Task: Each entry is to be restated word for word, with nothing omitted.

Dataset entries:
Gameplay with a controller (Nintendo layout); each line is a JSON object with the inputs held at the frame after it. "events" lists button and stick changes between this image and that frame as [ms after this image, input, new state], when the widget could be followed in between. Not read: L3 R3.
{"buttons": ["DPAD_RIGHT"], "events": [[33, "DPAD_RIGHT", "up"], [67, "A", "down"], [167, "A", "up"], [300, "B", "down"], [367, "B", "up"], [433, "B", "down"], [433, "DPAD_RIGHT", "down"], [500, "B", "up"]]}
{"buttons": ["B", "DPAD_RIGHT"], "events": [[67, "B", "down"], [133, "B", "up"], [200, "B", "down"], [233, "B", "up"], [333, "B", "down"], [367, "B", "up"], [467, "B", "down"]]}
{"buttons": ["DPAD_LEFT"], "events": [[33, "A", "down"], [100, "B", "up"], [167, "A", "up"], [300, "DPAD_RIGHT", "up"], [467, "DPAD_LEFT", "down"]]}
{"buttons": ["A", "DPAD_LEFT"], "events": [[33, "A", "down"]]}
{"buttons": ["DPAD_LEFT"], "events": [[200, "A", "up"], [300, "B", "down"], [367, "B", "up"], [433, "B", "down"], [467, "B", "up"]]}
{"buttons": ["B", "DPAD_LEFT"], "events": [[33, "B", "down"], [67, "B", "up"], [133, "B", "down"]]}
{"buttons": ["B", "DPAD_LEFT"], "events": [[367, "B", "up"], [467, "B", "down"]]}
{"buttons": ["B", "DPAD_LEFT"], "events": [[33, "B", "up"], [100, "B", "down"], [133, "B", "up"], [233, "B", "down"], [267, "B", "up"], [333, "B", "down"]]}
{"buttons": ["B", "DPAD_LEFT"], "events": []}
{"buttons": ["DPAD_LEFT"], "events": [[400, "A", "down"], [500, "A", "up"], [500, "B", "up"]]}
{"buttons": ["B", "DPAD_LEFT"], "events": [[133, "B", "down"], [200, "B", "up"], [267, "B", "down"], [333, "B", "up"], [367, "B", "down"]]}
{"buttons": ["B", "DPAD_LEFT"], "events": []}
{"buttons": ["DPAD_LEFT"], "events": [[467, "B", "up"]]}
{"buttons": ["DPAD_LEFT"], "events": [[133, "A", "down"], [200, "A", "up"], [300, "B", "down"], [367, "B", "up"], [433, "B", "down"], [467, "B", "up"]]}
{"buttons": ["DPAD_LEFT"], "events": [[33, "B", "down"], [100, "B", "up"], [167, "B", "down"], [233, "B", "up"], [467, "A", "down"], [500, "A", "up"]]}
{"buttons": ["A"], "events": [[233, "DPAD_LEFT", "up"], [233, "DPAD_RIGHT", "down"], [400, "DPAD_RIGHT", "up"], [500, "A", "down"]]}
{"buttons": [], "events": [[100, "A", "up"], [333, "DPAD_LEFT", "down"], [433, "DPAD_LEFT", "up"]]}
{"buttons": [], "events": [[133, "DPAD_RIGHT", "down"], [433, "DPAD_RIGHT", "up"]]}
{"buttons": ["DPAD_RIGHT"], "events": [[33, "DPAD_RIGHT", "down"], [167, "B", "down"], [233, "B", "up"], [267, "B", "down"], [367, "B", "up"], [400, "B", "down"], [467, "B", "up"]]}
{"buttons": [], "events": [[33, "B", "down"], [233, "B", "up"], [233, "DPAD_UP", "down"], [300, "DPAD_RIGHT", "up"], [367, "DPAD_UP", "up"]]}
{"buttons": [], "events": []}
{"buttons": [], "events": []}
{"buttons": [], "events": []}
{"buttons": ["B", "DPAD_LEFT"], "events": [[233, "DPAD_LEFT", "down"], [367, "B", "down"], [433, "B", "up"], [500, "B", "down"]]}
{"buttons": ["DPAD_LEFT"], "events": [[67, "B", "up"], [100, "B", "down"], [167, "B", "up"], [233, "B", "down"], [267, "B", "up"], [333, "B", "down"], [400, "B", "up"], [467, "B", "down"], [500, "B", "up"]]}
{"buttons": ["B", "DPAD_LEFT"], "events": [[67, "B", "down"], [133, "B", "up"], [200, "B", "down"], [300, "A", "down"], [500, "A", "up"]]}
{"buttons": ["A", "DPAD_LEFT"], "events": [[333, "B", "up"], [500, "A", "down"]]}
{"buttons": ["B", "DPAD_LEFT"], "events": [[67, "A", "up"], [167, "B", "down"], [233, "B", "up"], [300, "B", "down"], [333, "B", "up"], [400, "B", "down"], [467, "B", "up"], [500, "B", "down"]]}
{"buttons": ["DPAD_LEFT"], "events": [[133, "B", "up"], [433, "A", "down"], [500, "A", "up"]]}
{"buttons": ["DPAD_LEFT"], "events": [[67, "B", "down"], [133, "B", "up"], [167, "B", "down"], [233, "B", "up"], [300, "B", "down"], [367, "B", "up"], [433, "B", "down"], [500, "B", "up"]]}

Answer to this task:
Gameplay with a controller (Nintendo layout); each line is a JSON object with the inputs held at the frame after it. "events" lists button and stick changes between this image and that frame as [ms after this image, input, new state], when the widget could be followed in between. Not read: L3 R3.
{"buttons": ["DPAD_RIGHT"], "events": [[33, "DPAD_RIGHT", "up"], [67, "A", "down"], [167, "A", "up"], [300, "B", "down"], [367, "B", "up"], [433, "B", "down"], [433, "DPAD_RIGHT", "down"], [500, "B", "up"]]}
{"buttons": ["B", "DPAD_RIGHT"], "events": [[67, "B", "down"], [133, "B", "up"], [200, "B", "down"], [233, "B", "up"], [333, "B", "down"], [367, "B", "up"], [467, "B", "down"]]}
{"buttons": ["DPAD_LEFT"], "events": [[33, "A", "down"], [100, "B", "up"], [167, "A", "up"], [300, "DPAD_RIGHT", "up"], [467, "DPAD_LEFT", "down"]]}
{"buttons": ["A", "DPAD_LEFT"], "events": [[33, "A", "down"]]}
{"buttons": ["DPAD_LEFT"], "events": [[200, "A", "up"], [300, "B", "down"], [367, "B", "up"], [433, "B", "down"], [467, "B", "up"]]}
{"buttons": ["B", "DPAD_LEFT"], "events": [[33, "B", "down"], [67, "B", "up"], [133, "B", "down"]]}
{"buttons": ["B", "DPAD_LEFT"], "events": [[367, "B", "up"], [467, "B", "down"]]}
{"buttons": ["B", "DPAD_LEFT"], "events": [[33, "B", "up"], [100, "B", "down"], [133, "B", "up"], [233, "B", "down"], [267, "B", "up"], [333, "B", "down"]]}
{"buttons": ["B", "DPAD_LEFT"], "events": []}
{"buttons": ["DPAD_LEFT"], "events": [[400, "A", "down"], [500, "A", "up"], [500, "B", "up"]]}
{"buttons": ["B", "DPAD_LEFT"], "events": [[133, "B", "down"], [200, "B", "up"], [267, "B", "down"], [333, "B", "up"], [367, "B", "down"]]}
{"buttons": ["B", "DPAD_LEFT"], "events": []}
{"buttons": ["DPAD_LEFT"], "events": [[467, "B", "up"]]}
{"buttons": ["DPAD_LEFT"], "events": [[133, "A", "down"], [200, "A", "up"], [300, "B", "down"], [367, "B", "up"], [433, "B", "down"], [467, "B", "up"]]}
{"buttons": ["DPAD_LEFT"], "events": [[33, "B", "down"], [100, "B", "up"], [167, "B", "down"], [233, "B", "up"], [467, "A", "down"], [500, "A", "up"]]}
{"buttons": ["A"], "events": [[233, "DPAD_LEFT", "up"], [233, "DPAD_RIGHT", "down"], [400, "DPAD_RIGHT", "up"], [500, "A", "down"]]}
{"buttons": [], "events": [[100, "A", "up"], [333, "DPAD_LEFT", "down"], [433, "DPAD_LEFT", "up"]]}
{"buttons": [], "events": [[133, "DPAD_RIGHT", "down"], [433, "DPAD_RIGHT", "up"]]}
{"buttons": ["DPAD_RIGHT"], "events": [[33, "DPAD_RIGHT", "down"], [167, "B", "down"], [233, "B", "up"], [267, "B", "down"], [367, "B", "up"], [400, "B", "down"], [467, "B", "up"]]}
{"buttons": [], "events": [[33, "B", "down"], [233, "B", "up"], [233, "DPAD_UP", "down"], [300, "DPAD_RIGHT", "up"], [367, "DPAD_UP", "up"]]}
{"buttons": [], "events": []}
{"buttons": [], "events": []}
{"buttons": [], "events": []}
{"buttons": ["B", "DPAD_LEFT"], "events": [[233, "DPAD_LEFT", "down"], [367, "B", "down"], [433, "B", "up"], [500, "B", "down"]]}
{"buttons": ["DPAD_LEFT"], "events": [[67, "B", "up"], [100, "B", "down"], [167, "B", "up"], [233, "B", "down"], [267, "B", "up"], [333, "B", "down"], [400, "B", "up"], [467, "B", "down"], [500, "B", "up"]]}
{"buttons": ["B", "DPAD_LEFT"], "events": [[67, "B", "down"], [133, "B", "up"], [200, "B", "down"], [300, "A", "down"], [500, "A", "up"]]}
{"buttons": ["A", "DPAD_LEFT"], "events": [[333, "B", "up"], [500, "A", "down"]]}
{"buttons": ["B", "DPAD_LEFT"], "events": [[67, "A", "up"], [167, "B", "down"], [233, "B", "up"], [300, "B", "down"], [333, "B", "up"], [400, "B", "down"], [467, "B", "up"], [500, "B", "down"]]}
{"buttons": ["DPAD_LEFT"], "events": [[133, "B", "up"], [433, "A", "down"], [500, "A", "up"]]}
{"buttons": ["DPAD_LEFT"], "events": [[67, "B", "down"], [133, "B", "up"], [167, "B", "down"], [233, "B", "up"], [300, "B", "down"], [367, "B", "up"], [433, "B", "down"], [500, "B", "up"]]}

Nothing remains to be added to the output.